■ TASK OBJECTIVE: Report each line below that contains the word "obesitas".

* * * *

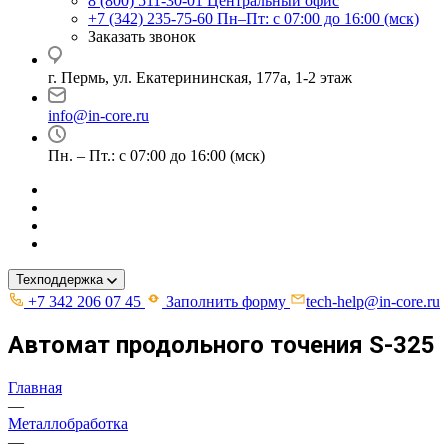
8 (800) 511-30-01
Центральный офис
+7 (342) 235-75-60
Пн–Пт: с 07:00 до 16:00 (мск)
Заказать звонок
г. Пермь, ул. ​Екатерининская, 177а, ​1-2 этаж
info@in-core.ru
Пн. – Пт.: с 07:00 до 16:00 (мск)
Техподдержка
+7 342 206 07 45
Заполнить форму
tech-help@in-core.ru
Автомат продольного точения S-325
Главная
—
Металлобработка
—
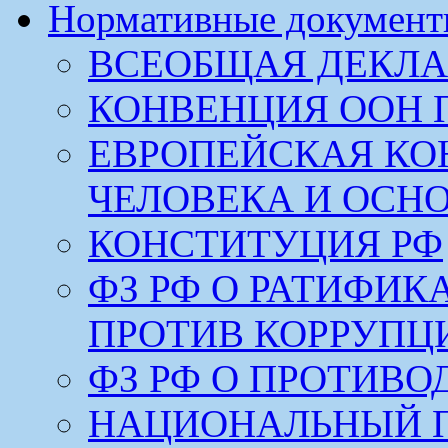
Нормативные докумен
ВСЕОБЩАЯ ДЕКЛА
КОНВЕНЦИЯ ООН 
ЕВРОПЕЙСКАЯ КО
ЧЕЛОВЕКА И ОСН
КОНСТИТУЦИЯ РФ
ФЗ РФ О РАТИФИ
ПРОТИВ КОРРУПЦ
ФЗ РФ О ПРОТИВ
НАЦИОНАЛЬНЫЙ 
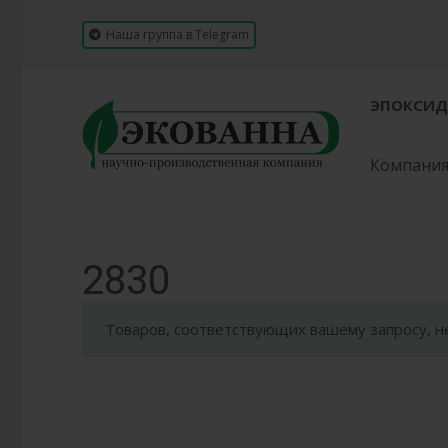
Наша группа в Telegram
ЭПОКСИД
Компани
2830
Товаров, соответствующих вашему запросу, н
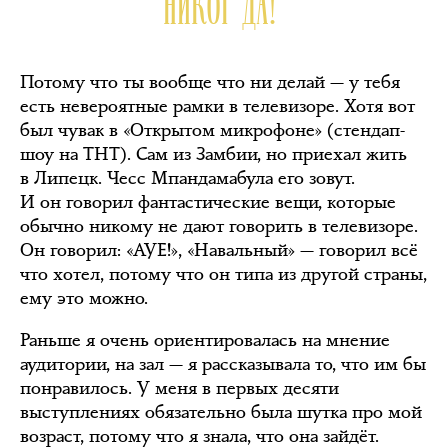
НИКОГДА!
Потому что ты вообще что ни делай — у тебя
есть невероятные рамки в телевизоре. Хотя вот
был чувак в «Открытом микрофоне» (стендап-
шоу на ТНТ). Сам из Замбии, но приехал жить
в Липецк. Чесс Мпандамабула его зовут.
И он говорил фантастические вещи, которые
обычно никому не дают говорить в телевизоре.
Он говорил: «АУЕ!», «Навальный» — говорил всё
что хотел, потому что он типа из другой страны,
ему это можно.
Раньше я очень ориентировалась на мнение
аудитории, на зал — я рассказывала то, что им бы
понравилось. У меня в первых десяти
выступлениях обязательно была шутка про мой
возраст, потому что я знала, что она зайдёт.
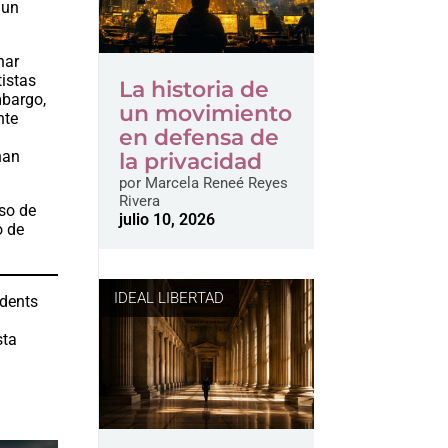
 un
nar
tistas
La historia de
mbargo,
un movimiento
nte
en defensa de
han
la privacidad
por
Marcela Reneé Reyes
Rivera
eso de
julio 10, 2026
o de
IDEAL LIBERTAD
udents
a
sta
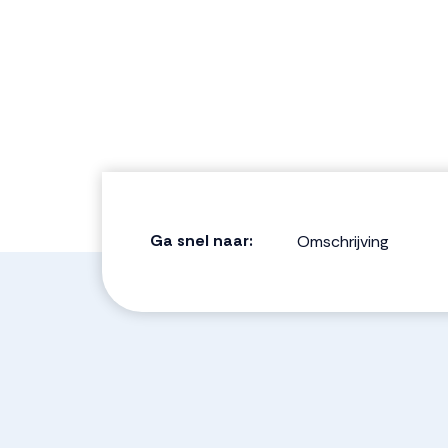
Ga snel naar:
Omschrijving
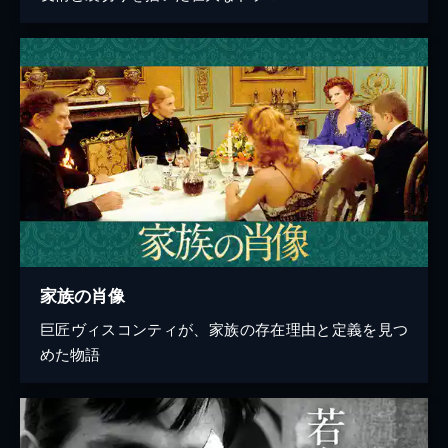
家族の肖像
巨匠ヴィスコンティが、家族の存在理由と定義を見つ
めた物語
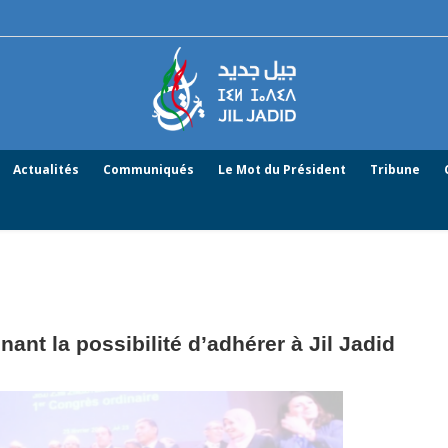
Actualités
Communiqués
Le Mot du Président
Tribune
ant la possibilité d’adhérer à Jil Jadid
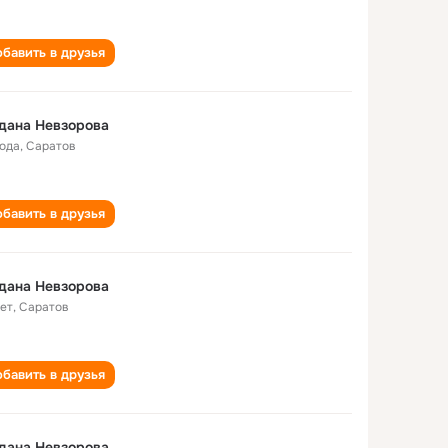
бавить в друзья
дана Невзорова
года
,
Саратов
бавить в друзья
дана Невзорова
лет
,
Саратов
бавить в друзья
дана Невзорова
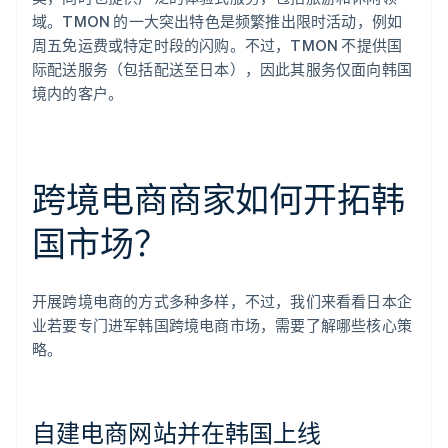
域。TMON 的一大突出特色是频繁推出限时活动，例如
周五免运费或特定时段的闪购。不过，TMON 不提供国
际配送服务（包括配送至日本），因此其服务仅面向韩国
境内的客户。
跨境电商商家如何开拓韩
国市场？
开展跨境电商的方式多种多样，不过，我们来看看日本企
业若要专门进军韩国跨境电商市场，需要了解哪些核心策
略。
自建电商网站并在韩国上线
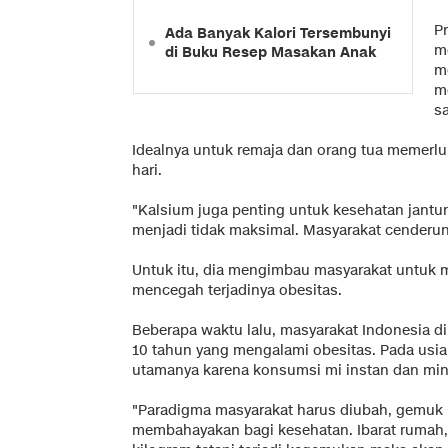
P
Ada Banyak Kalori Tersembunyi
m
di Buku Resep Masakan Anak
m
m
sa
Idealnya untuk remaja dan orang tua memerlu
hari.
"Kalsium juga penting untuk kesehatan jant
menjadi tidak maksimal. Masyarakat cenderung
Untuk itu, dia mengimbau masyarakat untuk 
mencegah terjadinya obesitas.
Beberapa waktu lalu, masyarakat Indonesia 
10 tahun yang mengalami obesitas. Pada usia
utamanya karena konsumsi mi instan dan min
"Paradigma masyarakat harus diubah, gemuk b
membahayakan bagi kesehatan. Ibarat rumah,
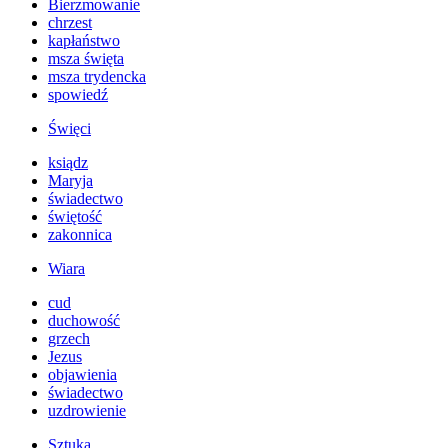
Bierzmowanie
chrzest
kapłaństwo
msza święta
msza trydencka
spowiedź
Święci
ksiądz
Maryja
świadectwo
świętość
zakonnica
Wiara
cud
duchowość
grzech
Jezus
objawienia
świadectwo
uzdrowienie
Sztuka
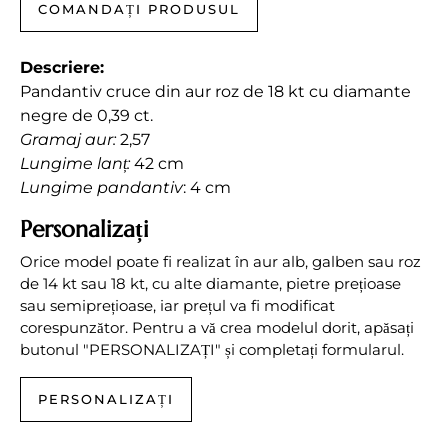
COMANDAȚI PRODUSUL
Descriere:
Pandantiv cruce din aur roz de 18 kt cu diamante
negre de 0,39 ct.
Gramaj aur:
2,57
Lungime lanț:
42 cm
Lungime pandantiv
: 4 cm
Personalizați
Orice model poate fi realizat în aur alb, galben sau roz
de 14 kt sau 18 kt, cu alte diamante, pietre prețioase
sau semiprețioase, iar prețul va fi modificat
corespunzător. Pentru a vă crea modelul dorit, apăsați
butonul "PERSONALIZAȚI" și completați formularul.
PERSONALIZAȚI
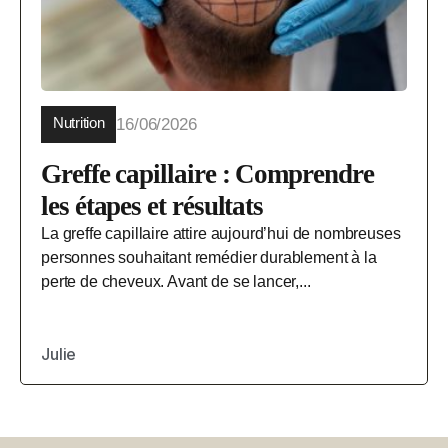
Nutrition
16/06/2026
Greffe capillaire : Comprendre
les étapes et résultats
La greffe capillaire attire aujourd’hui de nombreuses
personnes souhaitant remédier durablement à la
perte de cheveux. Avant de se lancer,...
Julie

* * * *

■ RESPONSE AREA:
mencegah terjadinya obesitas.
10 tahun yang mengalami obesitas. Pada usia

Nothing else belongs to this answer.